Exercise task
Identify each line in the records below that contains the string "with" and copy those lines out in full.

Records provided
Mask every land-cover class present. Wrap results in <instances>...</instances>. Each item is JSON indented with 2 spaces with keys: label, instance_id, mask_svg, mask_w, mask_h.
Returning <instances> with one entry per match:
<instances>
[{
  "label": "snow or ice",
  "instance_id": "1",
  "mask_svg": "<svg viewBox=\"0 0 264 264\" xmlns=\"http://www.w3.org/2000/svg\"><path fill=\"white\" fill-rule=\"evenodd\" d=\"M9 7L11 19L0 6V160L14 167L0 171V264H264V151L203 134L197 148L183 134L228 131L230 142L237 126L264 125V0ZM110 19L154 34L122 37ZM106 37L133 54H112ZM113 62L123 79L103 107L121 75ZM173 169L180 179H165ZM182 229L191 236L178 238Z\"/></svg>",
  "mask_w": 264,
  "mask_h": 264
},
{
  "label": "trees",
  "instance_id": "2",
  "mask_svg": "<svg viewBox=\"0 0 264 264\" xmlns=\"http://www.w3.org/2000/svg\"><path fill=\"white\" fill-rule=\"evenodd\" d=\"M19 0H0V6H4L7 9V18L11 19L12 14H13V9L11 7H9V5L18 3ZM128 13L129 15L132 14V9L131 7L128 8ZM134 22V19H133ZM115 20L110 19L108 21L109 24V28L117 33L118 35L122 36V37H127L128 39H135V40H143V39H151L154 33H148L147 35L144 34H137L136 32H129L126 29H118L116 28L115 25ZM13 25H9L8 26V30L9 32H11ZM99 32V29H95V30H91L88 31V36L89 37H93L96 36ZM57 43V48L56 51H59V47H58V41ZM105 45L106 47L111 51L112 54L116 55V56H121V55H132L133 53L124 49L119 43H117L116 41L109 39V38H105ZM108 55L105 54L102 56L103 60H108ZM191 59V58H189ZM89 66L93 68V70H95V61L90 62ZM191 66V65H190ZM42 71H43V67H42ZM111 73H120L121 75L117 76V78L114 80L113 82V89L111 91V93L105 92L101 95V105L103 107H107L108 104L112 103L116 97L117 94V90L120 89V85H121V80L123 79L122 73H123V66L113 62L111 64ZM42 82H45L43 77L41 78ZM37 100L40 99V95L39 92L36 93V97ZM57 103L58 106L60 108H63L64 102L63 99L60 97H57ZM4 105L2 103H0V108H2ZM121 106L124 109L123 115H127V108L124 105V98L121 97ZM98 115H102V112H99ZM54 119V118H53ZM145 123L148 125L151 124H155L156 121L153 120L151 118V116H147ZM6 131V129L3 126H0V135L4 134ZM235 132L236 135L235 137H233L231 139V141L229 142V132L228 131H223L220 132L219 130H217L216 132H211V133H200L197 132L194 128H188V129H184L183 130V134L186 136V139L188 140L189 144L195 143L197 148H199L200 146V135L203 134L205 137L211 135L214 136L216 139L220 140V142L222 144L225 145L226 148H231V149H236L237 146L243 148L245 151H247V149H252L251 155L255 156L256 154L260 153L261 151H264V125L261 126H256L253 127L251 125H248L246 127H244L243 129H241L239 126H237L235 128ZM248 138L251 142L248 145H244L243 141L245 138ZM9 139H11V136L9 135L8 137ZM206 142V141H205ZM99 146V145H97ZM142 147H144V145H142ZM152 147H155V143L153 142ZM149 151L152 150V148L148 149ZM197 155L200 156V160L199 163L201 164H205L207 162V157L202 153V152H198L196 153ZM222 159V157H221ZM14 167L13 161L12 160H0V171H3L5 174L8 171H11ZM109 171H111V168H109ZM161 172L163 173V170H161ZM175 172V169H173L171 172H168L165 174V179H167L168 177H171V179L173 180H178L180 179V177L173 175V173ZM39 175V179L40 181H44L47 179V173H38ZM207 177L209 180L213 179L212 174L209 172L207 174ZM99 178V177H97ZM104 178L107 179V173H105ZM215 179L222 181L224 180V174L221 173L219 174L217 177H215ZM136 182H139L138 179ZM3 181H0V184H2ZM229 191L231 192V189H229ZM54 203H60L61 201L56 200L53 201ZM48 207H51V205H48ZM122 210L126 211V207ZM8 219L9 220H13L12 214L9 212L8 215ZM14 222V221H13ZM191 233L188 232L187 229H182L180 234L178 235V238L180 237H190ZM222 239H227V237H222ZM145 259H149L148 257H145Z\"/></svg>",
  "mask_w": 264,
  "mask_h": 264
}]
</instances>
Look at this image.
==
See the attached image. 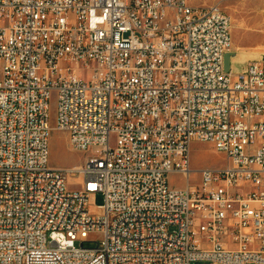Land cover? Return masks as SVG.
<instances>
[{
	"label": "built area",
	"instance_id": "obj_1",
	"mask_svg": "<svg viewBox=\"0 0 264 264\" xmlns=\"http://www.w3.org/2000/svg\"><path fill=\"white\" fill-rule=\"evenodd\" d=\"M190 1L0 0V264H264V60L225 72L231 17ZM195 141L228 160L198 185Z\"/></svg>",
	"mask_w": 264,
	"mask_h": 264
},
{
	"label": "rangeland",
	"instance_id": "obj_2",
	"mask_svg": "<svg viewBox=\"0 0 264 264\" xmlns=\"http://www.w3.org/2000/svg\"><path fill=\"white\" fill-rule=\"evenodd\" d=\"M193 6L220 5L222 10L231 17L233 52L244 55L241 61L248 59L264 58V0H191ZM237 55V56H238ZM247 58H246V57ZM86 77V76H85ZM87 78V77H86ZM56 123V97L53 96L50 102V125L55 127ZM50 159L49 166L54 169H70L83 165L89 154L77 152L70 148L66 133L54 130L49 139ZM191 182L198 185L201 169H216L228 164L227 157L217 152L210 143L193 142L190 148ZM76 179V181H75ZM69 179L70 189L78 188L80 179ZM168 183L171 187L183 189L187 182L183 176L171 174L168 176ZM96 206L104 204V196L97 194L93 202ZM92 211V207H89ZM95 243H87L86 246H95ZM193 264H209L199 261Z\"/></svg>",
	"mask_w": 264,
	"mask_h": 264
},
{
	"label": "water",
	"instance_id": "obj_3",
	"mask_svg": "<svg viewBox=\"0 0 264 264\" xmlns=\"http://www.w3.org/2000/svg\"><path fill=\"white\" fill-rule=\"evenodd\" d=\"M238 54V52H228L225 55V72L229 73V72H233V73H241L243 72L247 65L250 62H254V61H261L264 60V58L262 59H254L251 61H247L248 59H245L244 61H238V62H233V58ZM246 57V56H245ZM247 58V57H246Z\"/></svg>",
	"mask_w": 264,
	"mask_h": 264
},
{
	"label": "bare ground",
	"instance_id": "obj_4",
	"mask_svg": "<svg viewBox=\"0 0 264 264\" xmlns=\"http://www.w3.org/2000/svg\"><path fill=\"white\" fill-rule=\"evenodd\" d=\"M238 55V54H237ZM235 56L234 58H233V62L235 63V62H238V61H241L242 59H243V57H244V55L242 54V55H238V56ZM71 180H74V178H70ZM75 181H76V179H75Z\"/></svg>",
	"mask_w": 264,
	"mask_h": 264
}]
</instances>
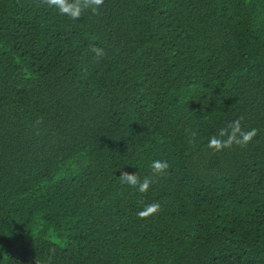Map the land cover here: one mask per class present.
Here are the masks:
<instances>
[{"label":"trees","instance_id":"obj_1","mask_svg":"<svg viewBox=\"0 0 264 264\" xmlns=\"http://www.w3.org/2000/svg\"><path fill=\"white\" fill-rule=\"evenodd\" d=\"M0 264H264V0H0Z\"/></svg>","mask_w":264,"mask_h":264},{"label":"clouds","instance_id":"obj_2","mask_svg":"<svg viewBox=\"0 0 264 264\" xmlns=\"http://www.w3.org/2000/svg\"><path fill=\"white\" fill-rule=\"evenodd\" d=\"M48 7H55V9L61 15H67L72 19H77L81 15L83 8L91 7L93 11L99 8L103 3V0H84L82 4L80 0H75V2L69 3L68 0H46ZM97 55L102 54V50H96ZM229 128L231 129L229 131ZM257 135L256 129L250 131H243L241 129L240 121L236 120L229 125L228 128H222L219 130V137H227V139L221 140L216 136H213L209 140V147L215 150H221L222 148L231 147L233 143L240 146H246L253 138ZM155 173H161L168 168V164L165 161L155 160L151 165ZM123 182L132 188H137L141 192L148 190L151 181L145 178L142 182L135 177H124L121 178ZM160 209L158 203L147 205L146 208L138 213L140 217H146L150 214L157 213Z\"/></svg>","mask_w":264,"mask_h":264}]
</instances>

Answer to this problem
Mask every land-cover class present. Wrap results in <instances>...</instances>. Each item is JSON indented with 2 spaces with keys: label, instance_id, mask_svg, mask_w, mask_h.
Returning <instances> with one entry per match:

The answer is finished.